Text provided:
┌──
In most countries—including the US, which I take to be what the author cares about—copyright laws ban human artists from cloning other artists' works, and from making derivative works without the original artist's permission. Is it fair to not require the same laws to be applied to AI artists in this legal context? That's the real question that needs to be debated (and is being debated at length elsewhere): not "is it fair to require those laws in an ideal communist society?"
This mistake invalidates a large portion of the blog post's argument. It doesn't show that AI art is morally acceptable (the Subsurface Claim), nor does it show the opposite: a flawed argument doesn't show anything.
Alright, but why all these logical hiccups from a blogger who seems otherwise reasonable? We come finally to what I believe is the core of this flawed argument—and maybe of most flawed arguments: it is built on a bad framing.
Poor Boundaries Mean Poor Thinking
In my definition of the term, a framing is a choice of boundaries. It's the definition of an ontology, the arbitrary but intentional separation of parts of reality into "black boxes" that exist with certain predictable properties and can be used to simulate the world. It is also the choice of what boundaries not to draw—i.e., what things we take not to exist, at least in the context in which the framing is used.
What framing does Wardle's blog post use? A very simple one. Here is a representative quote from the piece:
The two camps are clearly divided among the two professions they choose to support: the artists or the programmers. Those on the left fear the displacement of their indie artist friends and those on the right relish at the prospect of telling left-leaning artists to ‘learn to code’.
This is a rather extraordinary claim to make, and there are more claims of a similar nature in that short Substack article. (Unfortunately, as we saw above, none of those extraordinary claims is backed up by any evidence beyond the author's word.)
Here is what the framing used by the author looks like, based on the post's text.

Only one line is drawn, and only two black boxes exist in the universe of this post's framing. Because of this, the resulting model of reality is straightforward: two kinds of people disagree on all fronts, so they must make war.
Drawn like this, it looks like an oversimplification, but by how much? In fact, I think it is made up of several false dichotomies:
- A person can be either in the "tech bro" camp or in the "indie artist" camp.
- "Tech bros" are for AI art; "indie artists" are against it.
- Right-wing people are for AI art; left-wing people are against it.
- Progressives in this debate are against private property; conservatives are in favor of it.
- You are either 100% for AI art or 100% against it.
- And so on.
Each of these is false or incomplete on its own terms, but the blog post goes further, making it sound like all of these categories are aligned without contradictions: if you're conservative, you're also pro-AI, pro-property rights, etc.
To understand just how reductive this framing is, let's try to make one a bit more nuanced. First of all, let's account for, say, three possibilities on the political spectrum, instead of just two, by drawing a second line.

Still an oversimplification, since I clumped under "neither" all ideologies that can't be defined as fully or traditionally "conservative" or "progressive," but at least this framing acknowledges their existence. Next, we do the same with the question of tech and art (a strange axis to begin with, but we can still use it), and consider all their combinations.

Here I have accounted for something the author of the blog post left out of the framing: there exist people who are both in favor of tech and artists (or are engineers and artists themselves). To omit that category impoverishes the discussion and makes it sound more clear-cut than it really is.
We now have nine categories, from the two we started with. But we're not done, because any of those groups might have one of, say, three opinions regarding AI art. They could be in favor of it, against it, or—if they have no opinion or an in-between opinion—neither.
└──
Directions:
Condense the paragraph of the essay on AI art framing that begins "In my definition of the term" into a shorter version that keeps its main points. The items have nothing to do with this.

[Items in a dataset]
┌──
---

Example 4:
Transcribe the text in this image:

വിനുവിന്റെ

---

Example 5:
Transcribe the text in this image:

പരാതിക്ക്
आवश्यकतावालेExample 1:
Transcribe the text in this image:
└──
┌──
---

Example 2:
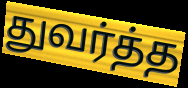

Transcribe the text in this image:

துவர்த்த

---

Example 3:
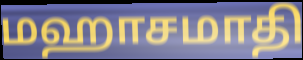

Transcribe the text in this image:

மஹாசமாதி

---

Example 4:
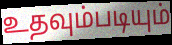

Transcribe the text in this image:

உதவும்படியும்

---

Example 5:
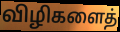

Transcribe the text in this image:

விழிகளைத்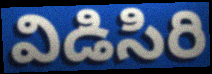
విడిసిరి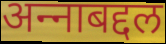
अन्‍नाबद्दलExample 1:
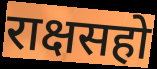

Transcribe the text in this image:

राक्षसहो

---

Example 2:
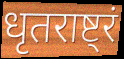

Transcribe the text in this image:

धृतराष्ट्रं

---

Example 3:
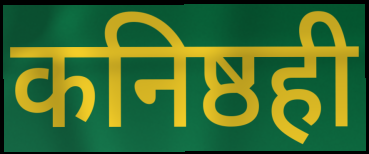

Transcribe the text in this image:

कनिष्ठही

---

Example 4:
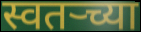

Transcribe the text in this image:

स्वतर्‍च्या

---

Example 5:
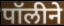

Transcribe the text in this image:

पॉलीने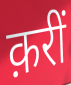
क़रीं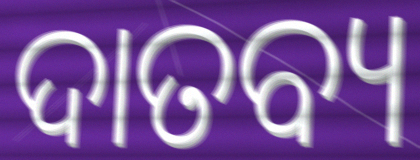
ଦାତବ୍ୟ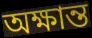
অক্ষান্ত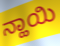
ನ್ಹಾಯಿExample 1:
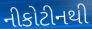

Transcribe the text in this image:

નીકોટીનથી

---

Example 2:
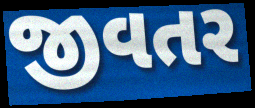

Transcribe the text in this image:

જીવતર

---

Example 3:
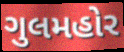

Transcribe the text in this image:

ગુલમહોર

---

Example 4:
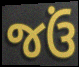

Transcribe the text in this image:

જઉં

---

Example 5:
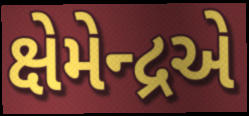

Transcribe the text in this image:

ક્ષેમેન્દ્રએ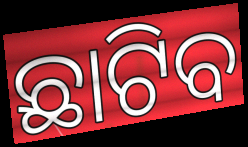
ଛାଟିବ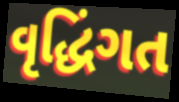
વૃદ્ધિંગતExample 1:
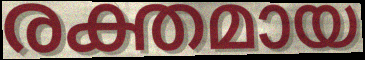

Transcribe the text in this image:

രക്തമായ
└──
Final answer:
A framing is a choice of boundaries. It defines an ontology by intentionally, if arbitrarily, dividing reality into "black boxes" with predictable properties that can be used to simulate the world. It also decides which boundaries not to draw, meaning what is treated as nonexistent in the context where the framing is used.